Members of the National Union of Metalworkers of South Africa, (NUMSA) walked out at Anglo American Platinum, Amplats, refineries and smelters plant on Monday in pursuit of a pay increase. Amplats is affected by an ongoing strike with the Association of Mineworkers and Construction Union demanding a doubling of the basic wage.

NUMSA is withdrawing up to 2,000 of its members in pursuit of a doubling of the wages of the worst paid to R2,500 ($225) and a more than 9 percent increase for other metalworkers. Their demands also include improved accommodation and transport, double pay on holidays and the ceasing of body searches at the end of shifts.

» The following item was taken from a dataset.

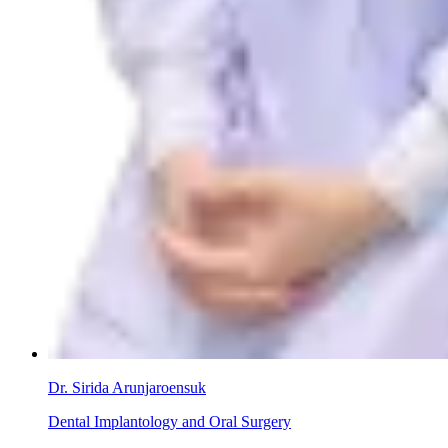
Dr. Sirida Arunjaroensuk
Dental Implantology and Oral Surgery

Nambian port workers action declared illegal

Around 100 port workers went on strike at Walvis Bay, Namibia last Thursday. Namport, the container handling company, was brought to a standstill. The unofficial strike has been declared illegal and the port workers were given suspension notices and warned that if they continued their action the suspensions will be implemented.

The workers are responsible for loading and offloading containers and their strike is result of an apparent demarcation dispute between the dockers and truck drivers following recent privatisation of the dock facilities.

A similar strike took place last September. The dockers’ union operating at the dock the, Namibian Trade and Allied Workers Union, was not available for comment.

Kenyan medical staff oppose salary discrepancies

Kenyan nurses have issued a seven-day strike notice in response to an assault on their wages and allowances. The nurses, members of the Kenyan National Union of Nurses (KNUN), have been angered that many of them not received their January wages, whilst those who have received their wage slips had not been in full. The nurses say they will not be turning up for work on Monday of next week if the government does not reverse the decision to cut their pay by Friday.

Kenyan doctors have come under the same attack on wages and allowances as the nurses. They have also threatened strike action but not specified a date.

The assault on both doctors and nurses pay is the result of the decision to devolve responsibility for the financing and administration of the health system to local counties away from central government which has been underway since last year.

The Kenyan Medical and Pharmacist and Dentist Union, Kenyan National Union of Nurses and the Kenyan Health Professionals Society, at the time, accepted the devolution but argued it was done in a hurry without following the law.

Strike by South Sudan medical staff

Doctors have gone on strike at Nyala Teaching hospital in South Darfur, Sudan. The doctors have demanded the government provide more protection from attack by government militia men and a drastic improvement of their working environment.

Radio Dabanga said all the doctors in the hospital have stopped working in the emergency department. According to a report the constant attacks by militia men on Nyala doctors has caused some of the doctors to resign.